My MaxOnline contract has expired (for some time actually) and I’ve been evaluation re-contract options. One alternative I was exploring was to switch to M1’s new fixed broadband service. It is basically a no-frills package that gets you about the lowest $/MB bandwidth. For users with specific broadband requirements, jumping to a new provider always raises the important questions of whether the new service will work for them?
Since the old days of SingNet ADSL which required users to install a program on their PCs to “dial-up” their broadband connection, I’ve been rather cautious about exactly how a broadband service will work. It will be a show stopper for me if a software needs to be installed to dial-up a broadband connection, and the said software only installs on Windows. What if I use Linux, or Mac OS X? What if I want to plug in a wireless router?
Okay, back to the problem with M1 Fixed Broadband. I’ve asked around, and waited for guinea pigs to sign-up. There are two show stoppers for me.
The first is that your broadband access requires login through a captive web-based login portal before you’re able to get normal Internet access. This is similar to how Wireless@SG works, as do many other wireless and broadband networks intended for mobile ad-hoc internet connections. But hey, this is fixed broadband! There is nothing mobile or ad-hoc about it. Your cable modem is fixed. In fact, M1 still requires you to register the HFC MAC address of your cable modem to activate the broadband service.
If you’re thinking it might not be too bad if all you had to do is to login once and be online forever, you’re mistaken. Login sessions last 24 hours. So you have to re-login every 24 hours.
The web-based logins make it inconvenient to run “servers”. Now, I’m not saying I want to run a public Internet website from my home. But I do want my home PC to be accessible, so that I can grab documents, photos, and various other files from anywhere else. I keep my data at home, and I want my data to be accessible from anywhere I go. There are many other reasons why people would want to do something similar too: Check on webcam at home, stream music from home, etc.
Yes, of course, we could write clumsy scripts to do auto re-login. But I think M1 should wake up and realize the stupidity of what they’re doing.

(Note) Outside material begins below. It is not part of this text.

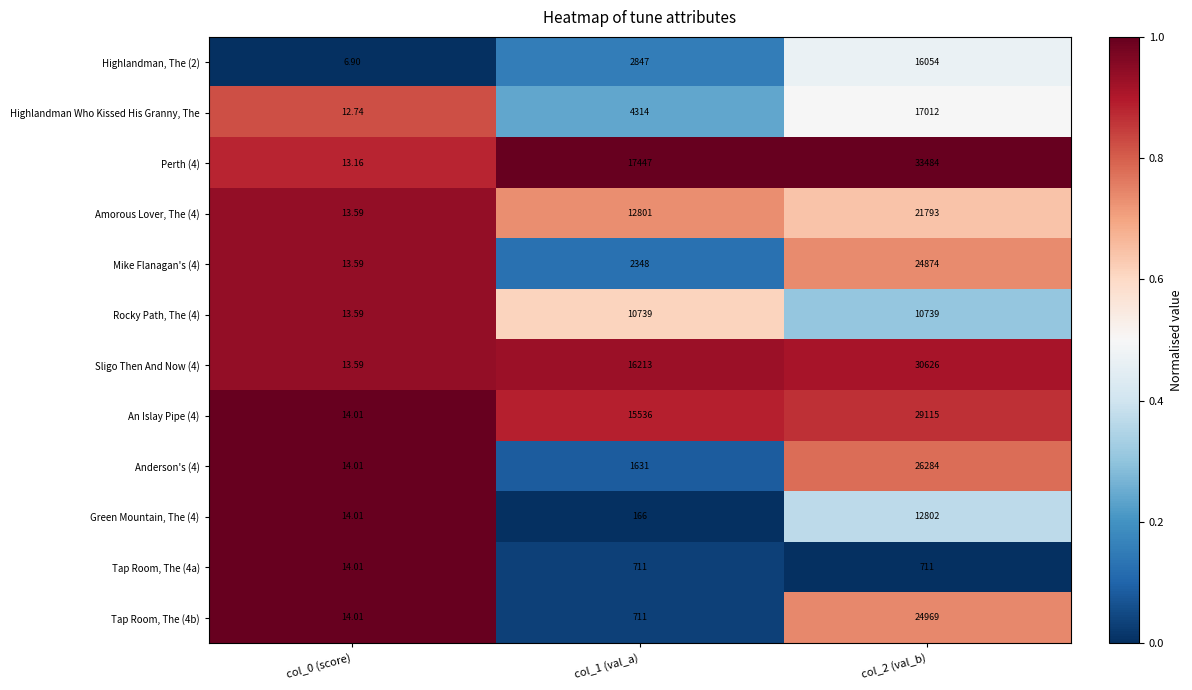

How many data points in An Islay Pipe (4) are less than 15536?

1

As a matter of principle, I find this totally unacceptable. Sometimes there are legitimate reasons to modify content. For example, web proxy servers routinely insert a header line in the HTTP response to tell you of their presence. But it is a whole lot different to actively interfere with the actual application data, to transform it, to mutilate it, and to inject data that did not exist in the first place.
This could be a “value added feature” on a very limited bandwidth network for a mobile device with limited processing capability. But excuse me, we are talking about broadband cable service with speeds up to 100Mbps, with computers having plenty of memory and processor power.
Incidentally, I have heard many various complaints about various applications being blocked. For example, MSN Messenger doesn’t seem to work. I’m not sure if these are just temporary glitches or intentional attempts by M1 to disable other application traffic on their network. You can certainly read a lot more complaints about M1 Fixed Broadband by Googling around.
It seems M1 Fixed Broadband is like taking several steps back in the technology evolution.